Conceptually, a strong loyalty pricing scheme operating across a network of businesses has some similarities to a network-specific currency, and in time this may eventuate within Capitalist Co-ops (and perhaps provide the stimulation to economic growth claimed of Modern Monetary Theory).  Such network currencies could potentially replace the struggling Euro, with the Euro becoming a common underlying 'base currency' for multiple competing Co-ops across Europe, & indeed globally see The Euro & international economic networks post 'Brexit'.  This scenario is not so far-fetched, given the IMF supports planning ahead now for a future with competing, international "crypto currencies", and India is moving aggressively towards a cashless, digital society whilst a number of African countries are already introducing block-chain digital currencies and many others, including China & Singapore, are considering it.

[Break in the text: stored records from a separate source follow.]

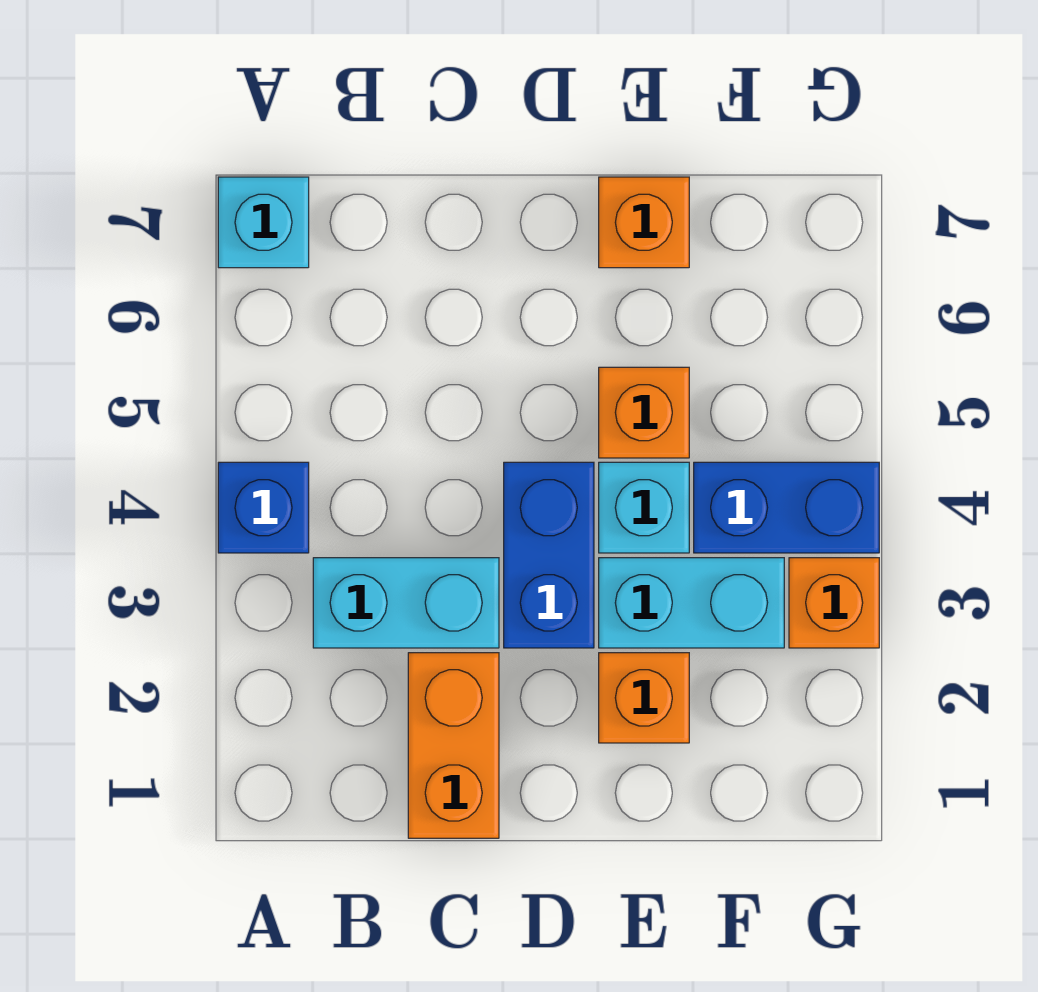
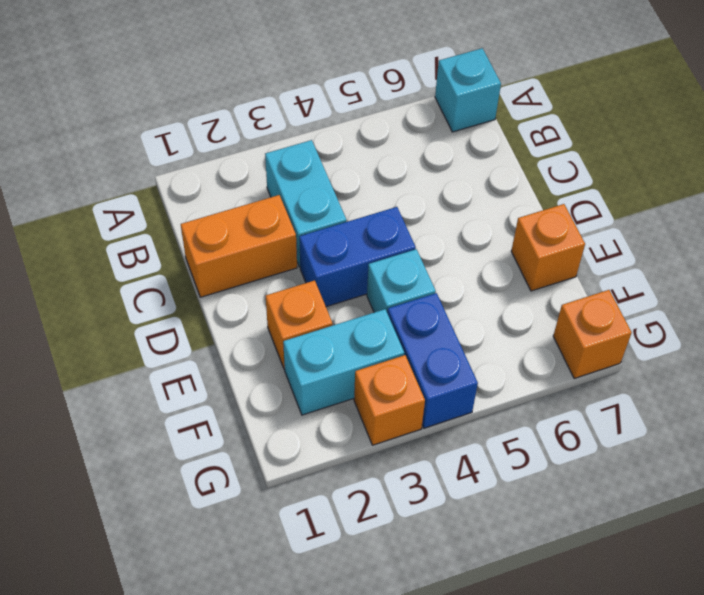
blue 1x1 brick [218,462,309,553] -> none
cyan 1x2 brick [599,558,784,648] -> cyan 1x2 brick turned to [283,309,404,415]
orange 1x1 brick [599,367,689,458] -> orange 1x1 brick moved to [553,290,632,378]

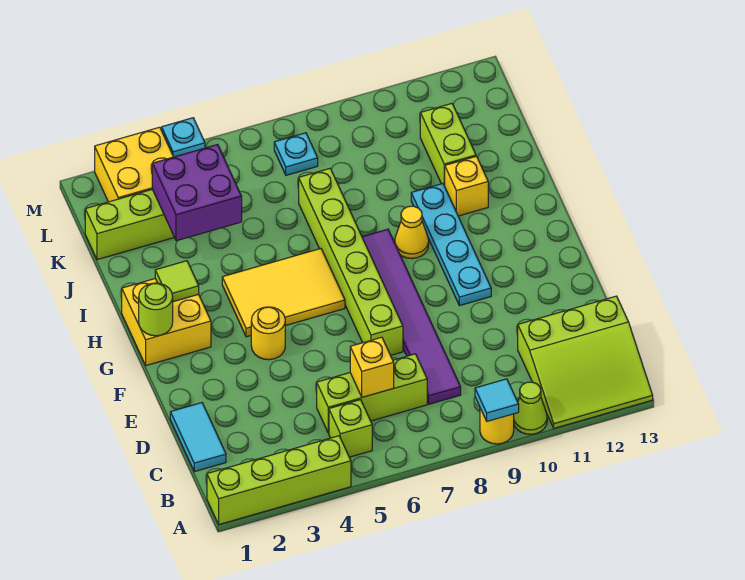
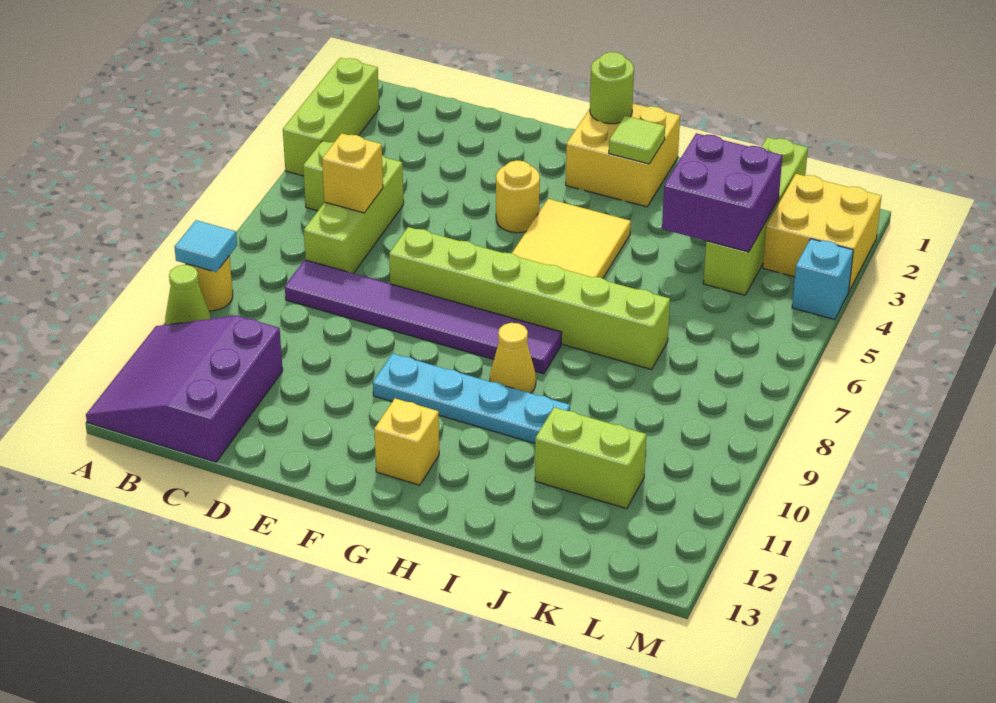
lime 1x4 brick [207,436,351,524] -> lime 1x3 brick [283,58,379,176]
lime 3x3 slope [518,296,653,428] -> purple 3x3 slope [86,316,283,462]
cyan 1x2 tile [170,403,226,472] -> none
yellow 1x1 brick [445,156,488,216] -> yellow 1x1 brick moved to [374,398,439,485]
cyan 1x1 plate [274,133,318,175] -> none

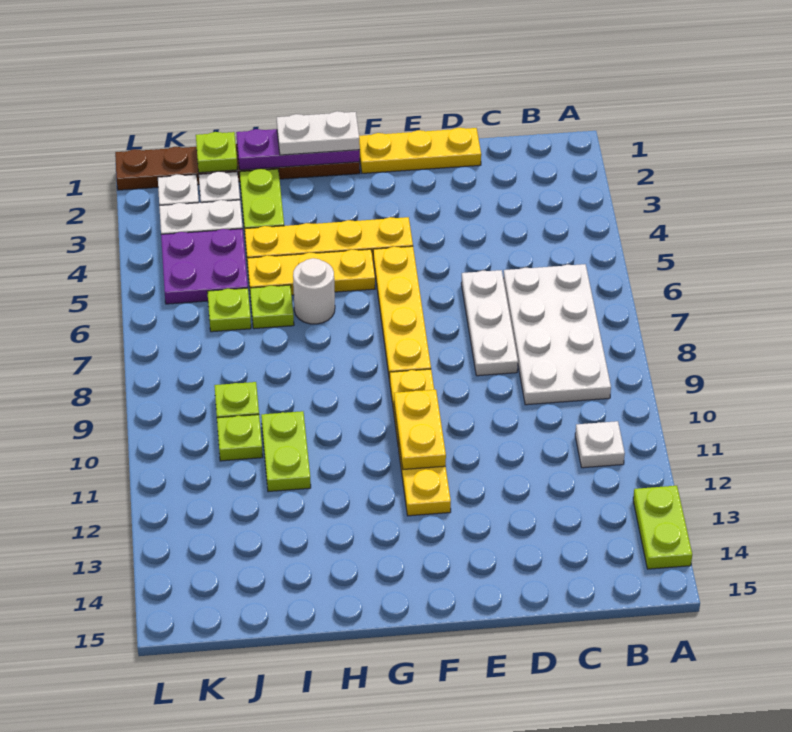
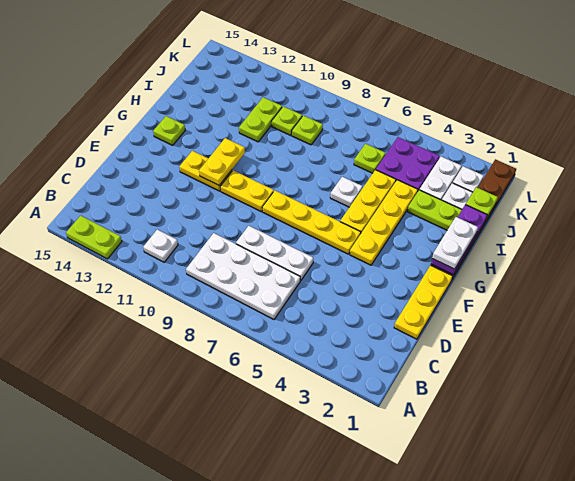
yellow 1x2 plate [394,390,446,470] -> yellow 1x2 plate turned to [199,138,245,185]
white 1x1 round brick [293,258,335,324] -> white 1x1 plate [330,177,363,207]
lime 1x1 plate [250,285,294,329] -> lime 1x1 plate moved to [153,116,185,145]
lime 1x2 plate [261,411,311,492] -> lime 1x2 plate turned to [239,97,282,142]

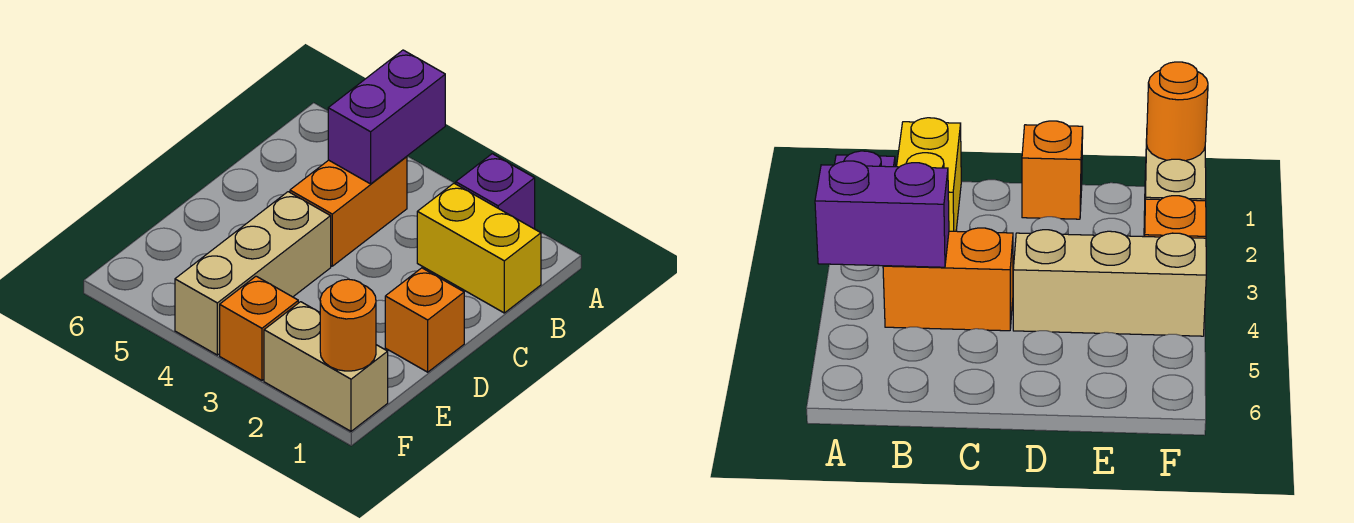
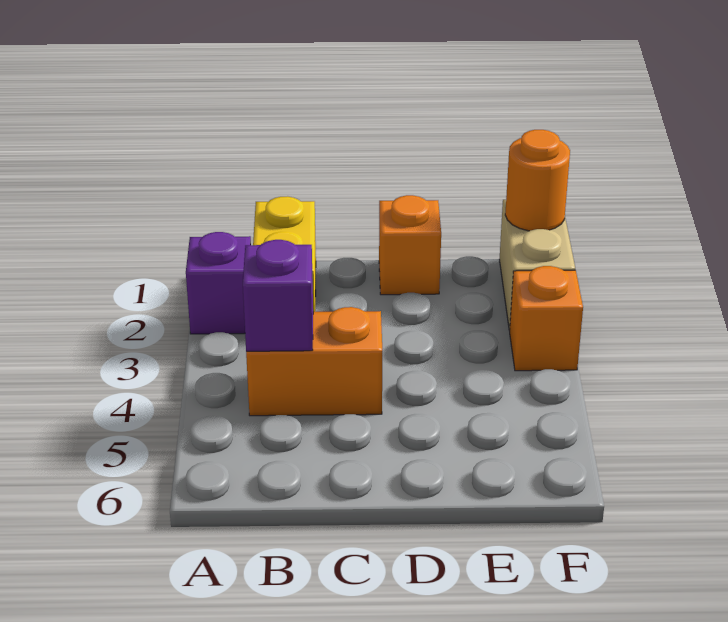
purple 1x2 brick [328,50,445,184] -> purple 1x1 brick [243,240,313,351]
tan 1x3 brick [175,192,331,355] -> none

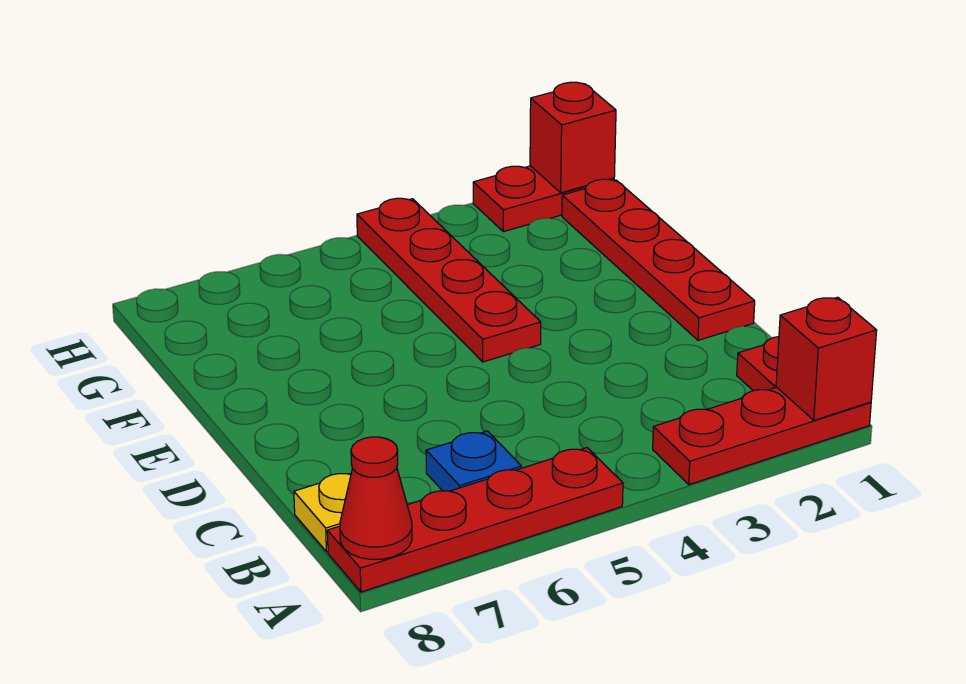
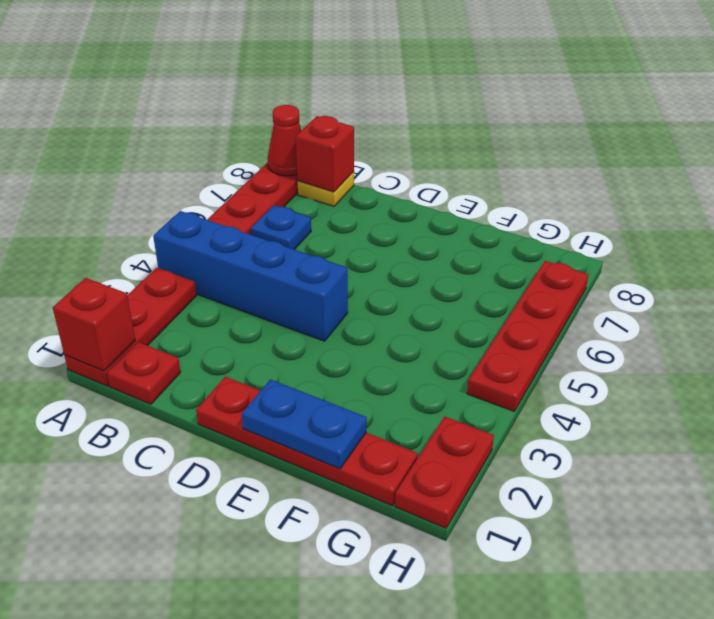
none -> blue 1x4 brick [153,211,348,341]
none -> blue 1x2 plate [242,379,367,469]
red 1x4 plate [357,198,541,362] -> red 1x4 plate turned to [467,261,589,411]
red 1x1 brick [530,82,616,193] -> red 1x1 brick moved to [296,116,354,192]

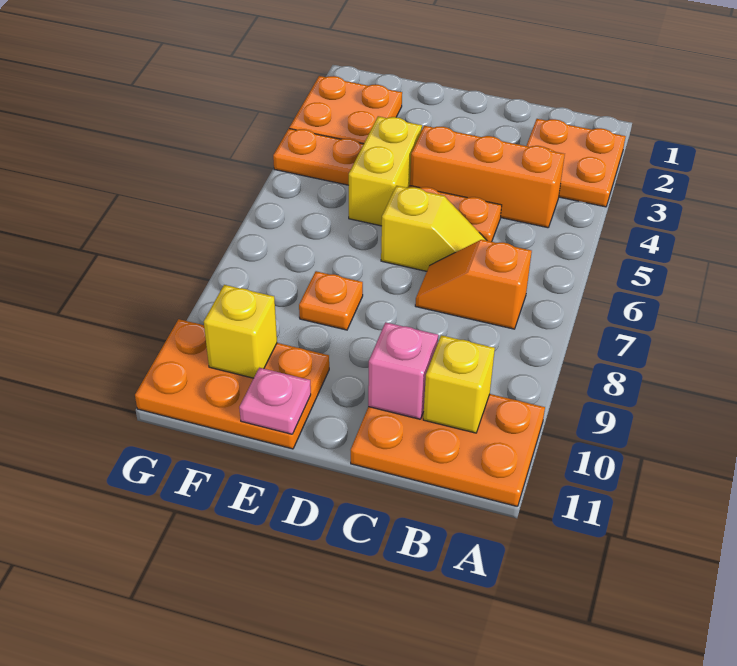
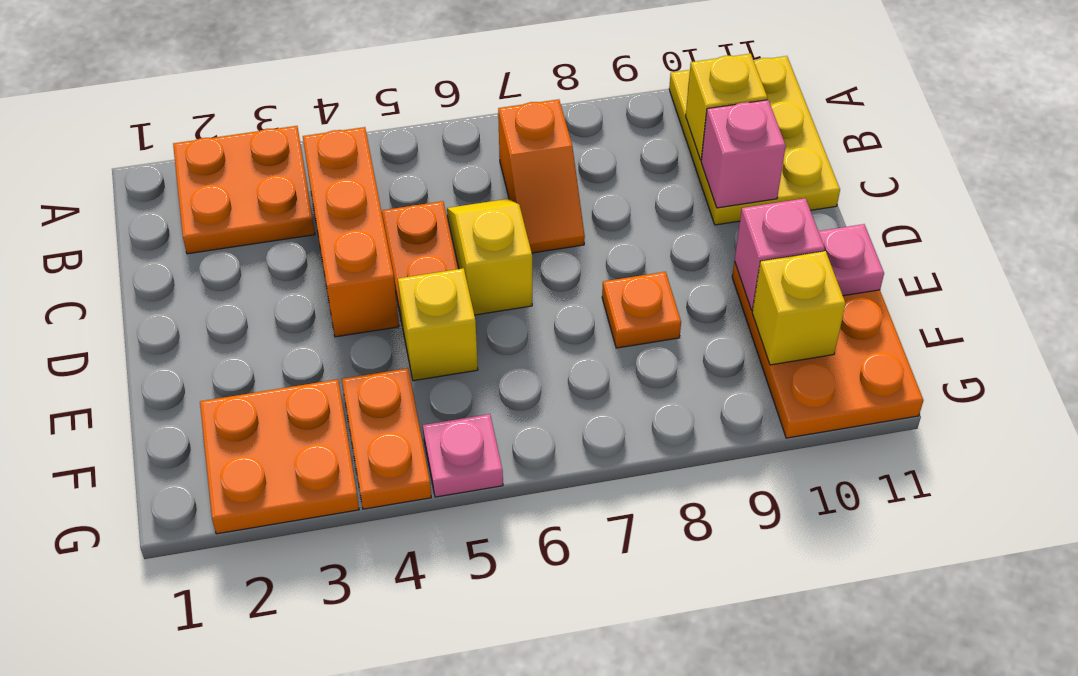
orange 2x3 plate [351,394,545,507] -> yellow 2x3 plate [669,56,840,225]
yellow 1x2 brick [349,116,422,226] -> yellow 1x1 brick [398,268,478,381]
none -> pink 1x1 brick [735,198,825,310]
none -> pink 1x1 plate [423,414,503,497]

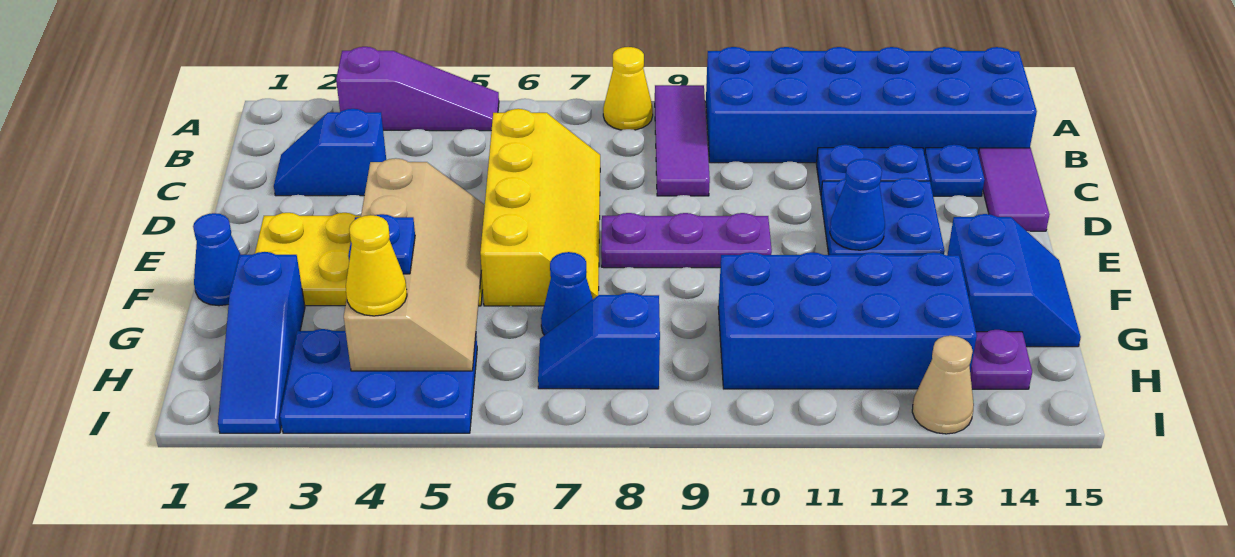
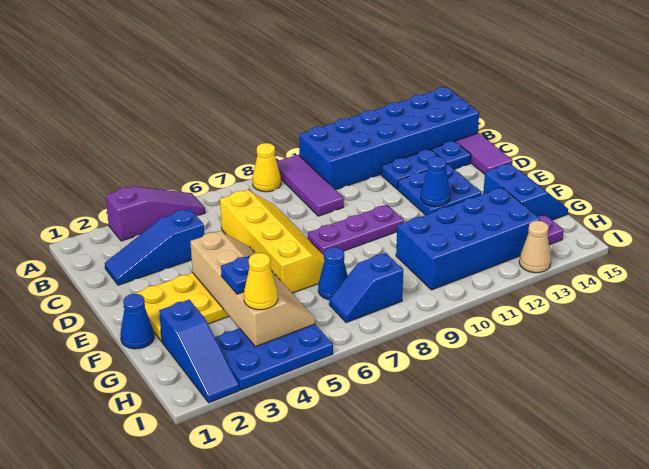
blue 1x2 slope [274,109,386,196] -> blue 1x3 slope [105,209,204,285]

Ultimately people will be able to choose which global economic community network they wish to join, whichever country they live in, and as I argue in the attached document, "Capitalist Co-ops for new Global Governance", which was my entry to the 2017-18 Global Governance Challenge the concept of the nation state will further disappear (which is already outdated as a concept of an integrated, stand-alone economic entity, given the global nature of most supply-chains).

Although this vision is primarily about business strategy, there are undoubtedly various tax and legal/regulatory barriers that need to be addressed (not least the superannuation fund "sole purpose test") to facilitate such an industry transformation (I recommend a detailed review to consider this).